“Our Friends,” the Saudis

While we gear up for a long day and evening tracking election returns, we should update our story from three weeks ago entitled “What Are the Saudis Up To?” There I wondered about the Saudi decision to maintain current production levels in the face of falling oil prices:

But could there be a more sinister reason? If oil prices keep falling, it will not only hurt some of the Saudis’ OPEC partners who have high production costs and big requirements for oil revenues to fund their governments (especially Venezuela and Iran), but it could put the squeeze on American producers, perhaps even leading to a domestic oil crash as happened in Texas and Oklahoma in the mid-1980s. “Our friends, the Saudis” wouldn’t do that, would they?

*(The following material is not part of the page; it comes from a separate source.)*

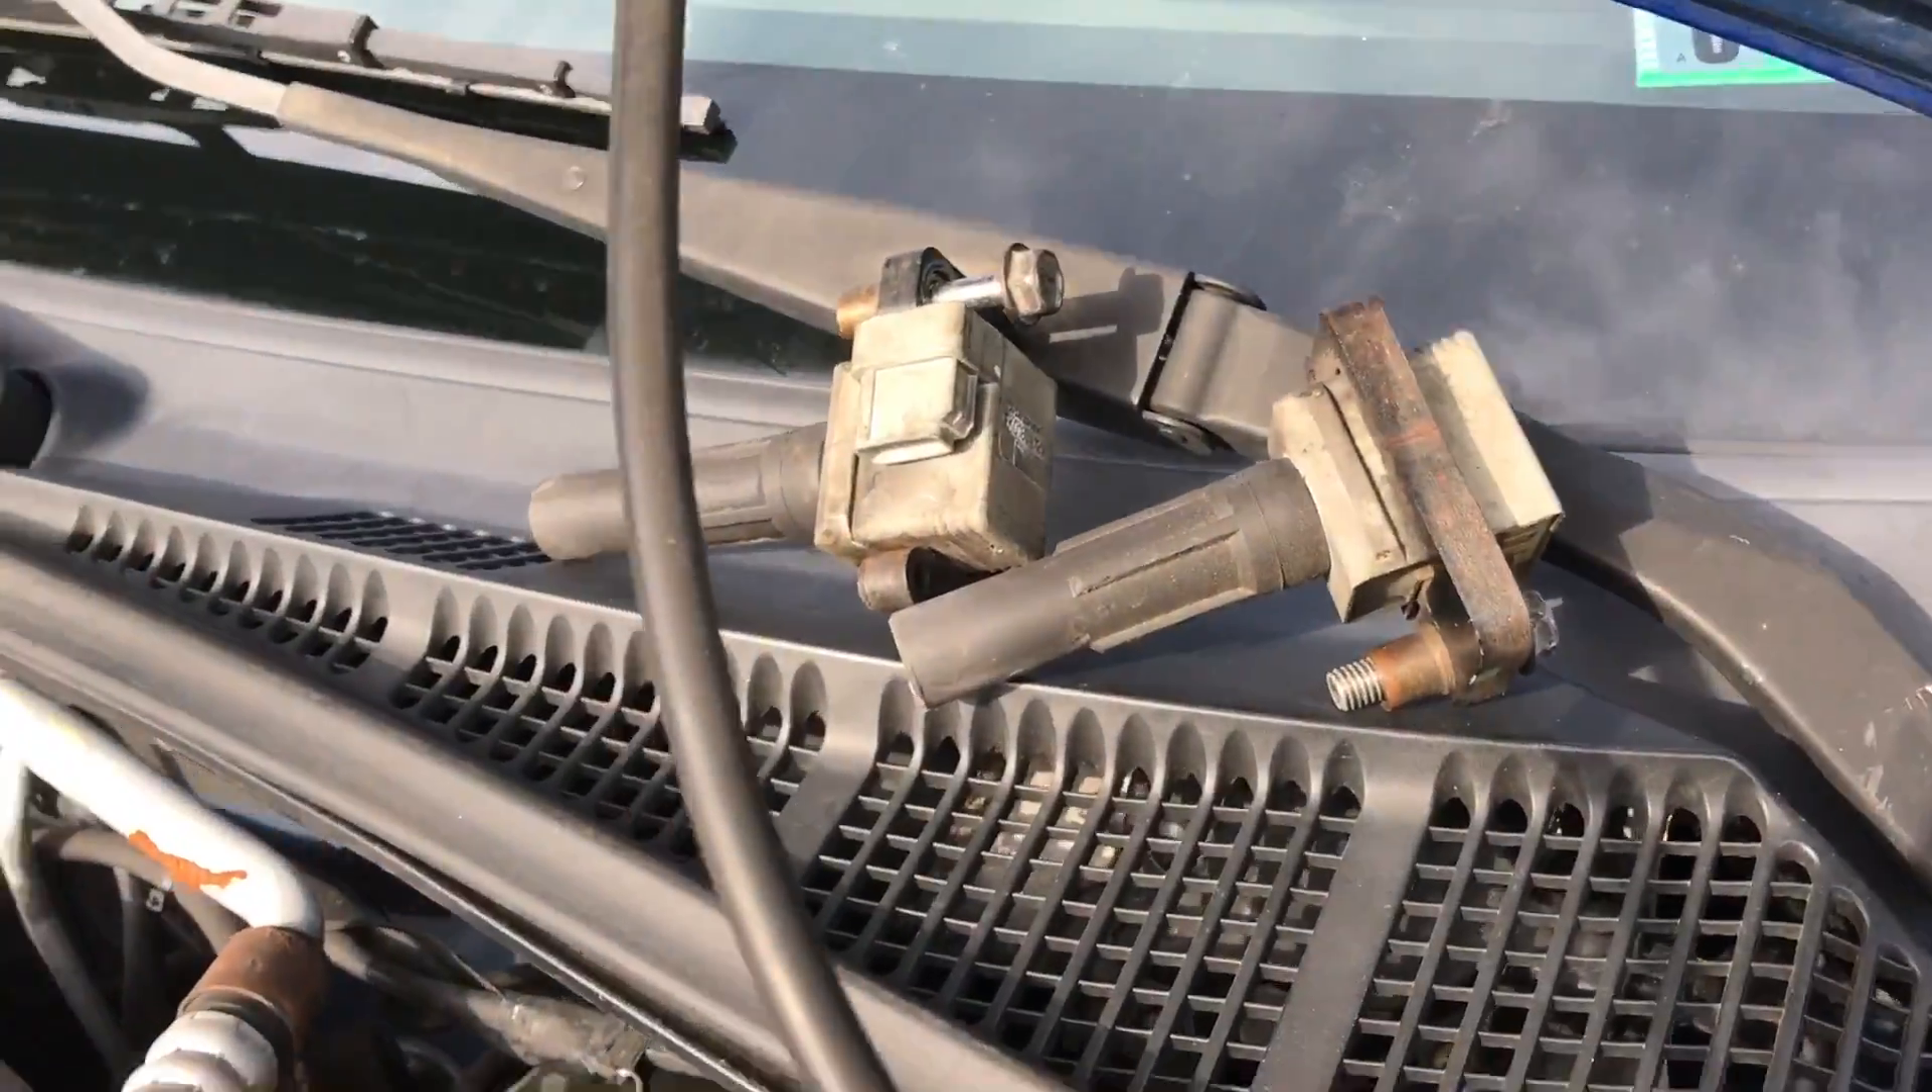Both of the coil packs are out on this side.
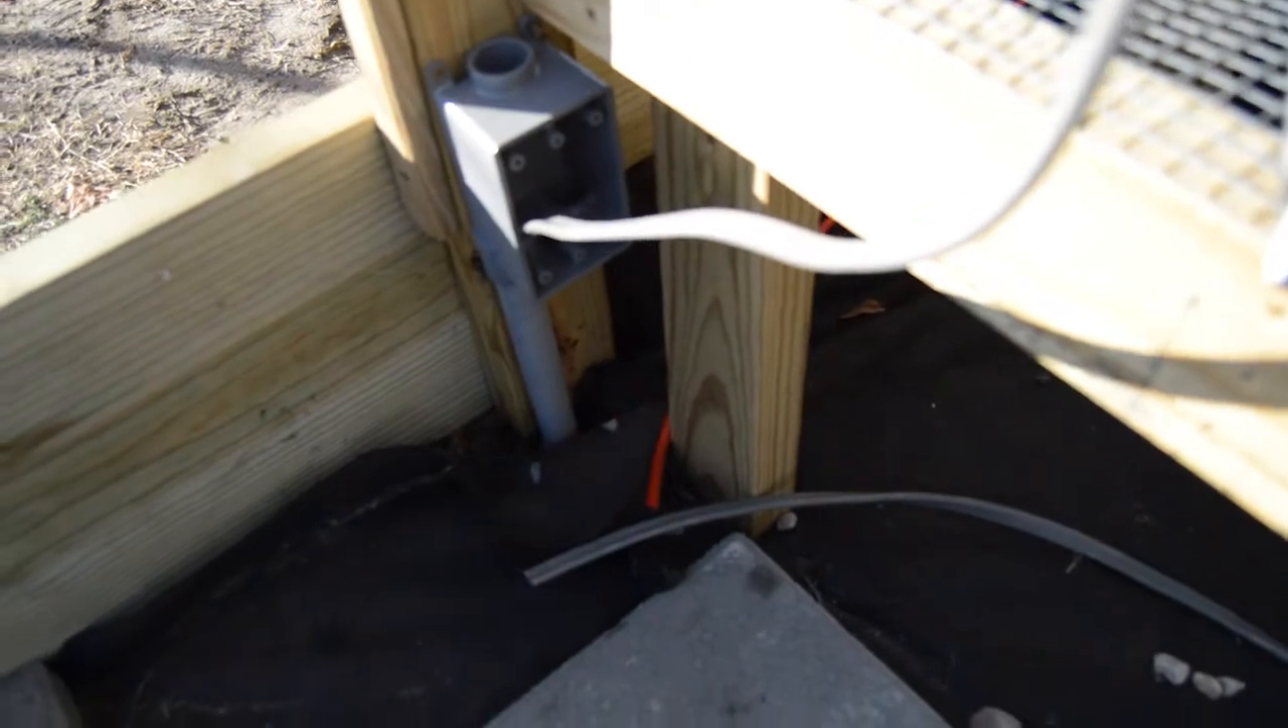And you can see we've got the receptacle box already in place with the cable coming up and through the conduit that we've buried in the ground.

This morning the Wall Street Journal reports the following:

Oil prices tumbled to their lowest point in more than two years after Saudi Arabia unexpectedly cut prices for crude sold to the U.S., likely paving the way for further declines and adding to pressure on American energy producers.

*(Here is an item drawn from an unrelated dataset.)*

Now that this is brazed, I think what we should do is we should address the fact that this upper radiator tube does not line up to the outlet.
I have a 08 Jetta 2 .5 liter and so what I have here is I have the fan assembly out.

Okay, so they’re preserving market share perhaps. But read on to this bit:

Meanwhile, Saudi Arabia raised the prices for its oil in other locations, including Asia, where the country had cut its prices for four consecutive months.

Market watchers had expected the Saudis to either cut prices in every major region, suggesting an intention to compete for buyers, or to raise prices across the board. Asia has been an especially competitive market for exporters in recent months, so the focus on maintaining market share in the U.S. was surprising to traders, some of whom interpreted the action as taking aim at U.S. shale-oil production rather than being driven by supply and demand. (Emphasis added.)

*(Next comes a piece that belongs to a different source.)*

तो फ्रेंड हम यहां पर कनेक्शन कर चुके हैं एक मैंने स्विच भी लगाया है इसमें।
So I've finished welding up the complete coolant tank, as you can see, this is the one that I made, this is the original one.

So “our friends, the Saudis” are only cutting prices for the U.S., eh. Good for motorists and consumers here, of course. But if Saudi Arabia (and OPEC generally) were a domestic corporation, it would be vulnerable to antitrust prosecution for predatory pricing. To be sure, “predatory pricing” is a dubious economic doctrine—except in a geopolitical context. If the Saudis were really our political allies, they’d be doing just the opposite, and cutting prices to customers for Russian, Iranian, and Venezuelan oil.

This is what happens when you have a president that foreign nations easily hold in contempt. Maybe we should crash the global market for the Saudis, by opening up our strategic petroleum reserve, fast-tracking the Keystone pipeline, and announcing the opening of large amounts of federal land for rapid development and production.   But that would also require a president with . . . well, you know the rest.